第6章 年の瀬、花屋の二階で
牡蠣殻は波平の妻で、一平は二人の子供。伊草は二人の伯父という表向き。不在がちな波平の代わりに磯を動かす巧者の牡蠣殻が病みついたので、磯は今里ごと木の葉に世話になっているのだという。そうなんだという。そういうことらしい。一体何の話だ、これは。

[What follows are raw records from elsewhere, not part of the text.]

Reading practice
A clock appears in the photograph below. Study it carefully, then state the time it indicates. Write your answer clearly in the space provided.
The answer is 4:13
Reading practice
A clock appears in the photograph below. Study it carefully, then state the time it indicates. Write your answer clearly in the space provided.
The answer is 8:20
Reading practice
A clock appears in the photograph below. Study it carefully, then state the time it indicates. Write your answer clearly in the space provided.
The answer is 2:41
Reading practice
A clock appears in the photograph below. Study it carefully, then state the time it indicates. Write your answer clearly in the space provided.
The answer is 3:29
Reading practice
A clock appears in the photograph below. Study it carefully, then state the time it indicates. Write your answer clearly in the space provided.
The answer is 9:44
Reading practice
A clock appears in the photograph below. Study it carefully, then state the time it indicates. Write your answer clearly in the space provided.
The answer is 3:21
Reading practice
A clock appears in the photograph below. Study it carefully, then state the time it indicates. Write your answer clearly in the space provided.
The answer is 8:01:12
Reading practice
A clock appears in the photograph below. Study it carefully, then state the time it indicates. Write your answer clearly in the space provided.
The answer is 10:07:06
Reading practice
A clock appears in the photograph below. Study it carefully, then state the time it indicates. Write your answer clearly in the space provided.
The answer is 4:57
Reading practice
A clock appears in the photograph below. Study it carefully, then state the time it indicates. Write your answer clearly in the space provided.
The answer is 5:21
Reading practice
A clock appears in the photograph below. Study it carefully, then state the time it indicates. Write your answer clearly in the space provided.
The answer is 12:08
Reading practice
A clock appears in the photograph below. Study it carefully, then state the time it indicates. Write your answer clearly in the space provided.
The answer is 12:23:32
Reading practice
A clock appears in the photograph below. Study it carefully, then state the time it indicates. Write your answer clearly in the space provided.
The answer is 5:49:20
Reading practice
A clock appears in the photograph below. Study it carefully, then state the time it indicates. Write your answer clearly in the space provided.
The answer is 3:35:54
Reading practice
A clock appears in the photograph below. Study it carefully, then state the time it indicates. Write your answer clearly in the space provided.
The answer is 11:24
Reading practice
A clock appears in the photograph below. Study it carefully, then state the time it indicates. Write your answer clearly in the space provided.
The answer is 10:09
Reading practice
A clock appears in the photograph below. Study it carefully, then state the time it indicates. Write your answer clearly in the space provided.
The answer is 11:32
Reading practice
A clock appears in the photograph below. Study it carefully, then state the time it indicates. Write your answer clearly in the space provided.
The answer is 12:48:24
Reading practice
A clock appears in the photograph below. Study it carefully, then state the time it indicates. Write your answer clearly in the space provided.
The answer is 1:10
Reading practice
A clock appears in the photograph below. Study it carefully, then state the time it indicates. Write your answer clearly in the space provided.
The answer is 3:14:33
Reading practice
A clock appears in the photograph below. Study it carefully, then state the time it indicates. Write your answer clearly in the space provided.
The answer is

気の向かないことには全く頭が回らず、立ち回りの上手い訳でもない牡蠣殻に、こうした筋立ては大層入り辛い。大体妻や母親を演じるなど牡蠣殻に上手く出来よう筈もない。だからあまり里人と接触したくはないのだが、一帯に木の葉の者は人懐こく物怖じしない。出掛ければこうして声をかけられる。殊にシカマルやリー、ヒナタら先に接触のあった若い忍を通してアカデミー関係の子らに捕まることが多い。
「具合が悪いのか」
両の手を外套の隠しに突っ込んだシノが牡蠣殻をじっと観察しながら尋ねた。
「病みついた者が回復期にリハビリを兼ねて散歩するのは良いことだが、何事も度を越すとまた変調を来す羽目になる。特に弱った体は地道な積み重ねで快復するしかない。無理をすれば反って体を損ねる。何故ならば病は宿主の無理を止め、宿主を守る為に発するものでもあるからだ。だから快復は無理を何より嫌う」
ちょっと上体を引いて改めて牡蠣殻の顔を見、シノは眉を顰めた。
「見たところ顔が優れない」
「……」
一瞬時が止まって、見合うシノと牡蠣殻以外の全員が顔を見合わせる。
「あー。それは大変ですね…」
牡蠣殻が首を捻ってうっすら笑った。シノは眉間の皺を深める。
「他人事のように受け流すのは良くない。自分の話だぞ」
「いや、わかっていますよ。だから困ってるんですよ」
牡蠣殻は首を逆に傾げてシノに尋ねた。
「それは養生すれば良くなるものなんですかね?」
「なる。少なくとも今よりは良くなるだろう」
力強いシノの返答にキバが笑い出し、ヒナタは気まずそうにシノの袖を引いた。
「シノ…。それ、顔色の話よね…?」
「他に何の話をしたというのだ」
揺るぎなく顎を引いて更に力強く言ったシノに、ヒナタの方が赤くなる。
「シノ…。…あのね…。ちょっと行き違いと言うか、言い違いがあったかなって思うんだけど…」
「バッカ、シノ、オメー顔って言ってたぞ。か・お。養生して面が良くなんなら世話ねえわ。だはは!」
キバが腹を抱えるのを見、シノは暫し考え込んだ。